By James Henry Frazar
Savory is known as a herb in cooking, but it also makes an aromatic plant to grow. There is winter and summer savory.
Grace Emery of the San Antonio Herb Society spoke to the Forest Oaks Garden Club in Leon Valley about savory in the fall.
The winter version is a perennial and it grows like a shrub. It is a semi-evergreen and can grow to 16 inches tall. When growing, it won’t take over your garden. You could use it to border your garden. It can come back each year.
Summer savory is an annul and must be replanted.
Winter savory has white and violent flowers.
It’s a good companion plant in the garden, especially for beans and roses. It keeps bean weevils away and reduces mildew and aphids on roses.
Savory grows well in poor soil – such as sandy or even limestone soils common to the Hill Country.
Sow savory seeds one-quarter of an inch deep and lightly cover. It will germinate with little or no ground cover. About four to six weeks after the seedlings germinate, thin to about 12 to 18 inches apart. It will grow in bright sun and needs six hours a day.
Once established, it really doesn’t need watering.
Savory will survive an easy winter. It can take temperatures down to 10C (-10F).
After harvesting, store savory in a plastic bag in a refrigerator or you can dry it and keep it in an air tight container. They will retain their flavor for 4-6 months. You can crush the leaves, such as with a mortar and pestle to bring the flavor back.

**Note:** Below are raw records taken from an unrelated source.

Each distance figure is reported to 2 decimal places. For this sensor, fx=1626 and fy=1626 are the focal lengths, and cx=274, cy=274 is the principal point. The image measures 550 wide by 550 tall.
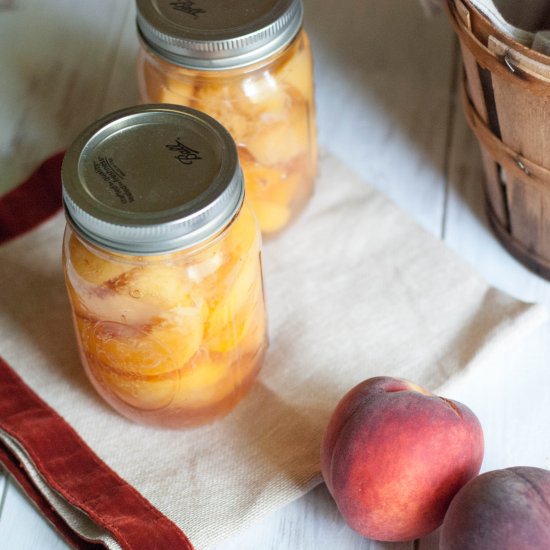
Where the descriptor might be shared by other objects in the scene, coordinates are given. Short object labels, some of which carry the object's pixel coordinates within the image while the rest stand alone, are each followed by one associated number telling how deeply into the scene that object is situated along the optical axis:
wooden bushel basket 0.61
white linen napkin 0.63
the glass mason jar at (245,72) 0.65
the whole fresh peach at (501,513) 0.56
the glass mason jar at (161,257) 0.58
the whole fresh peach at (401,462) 0.58
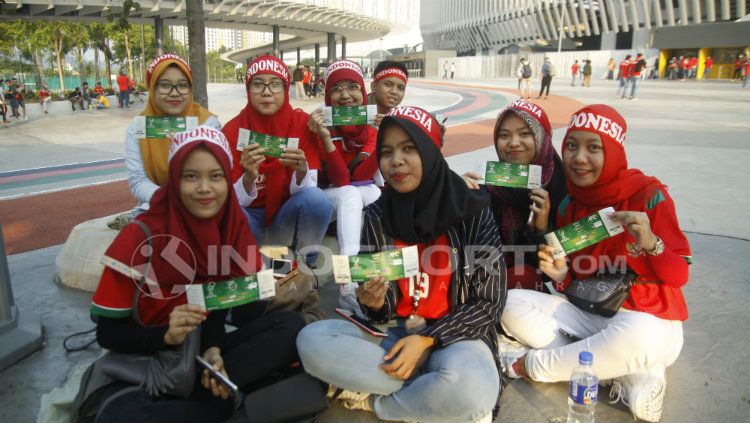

Normally, when seasoning with savory, don’t use too much. It is more spicy than you think. Usually a pinch is enough. You can use savory instead of salt and pepper.
It’s a good spice for mushrooms and potato salad.
Savory will lose its flavor in prolonged cooking. So if you cook your dish for a long time, wait to put it in until the near the end of the cooking process.
You can cut back on the amount of salt and pepper you use by substituting savory.
The dried leaves of savory can be put in potpourri and tea.
Winter savory can also be used to season sausage, lamb, pork, and long-cooking meat dishes and used for oil-rich foods such as eel and mackerel. Savory is good with cabbage and root vegetables such as onion because it reduces their strong cooking smells.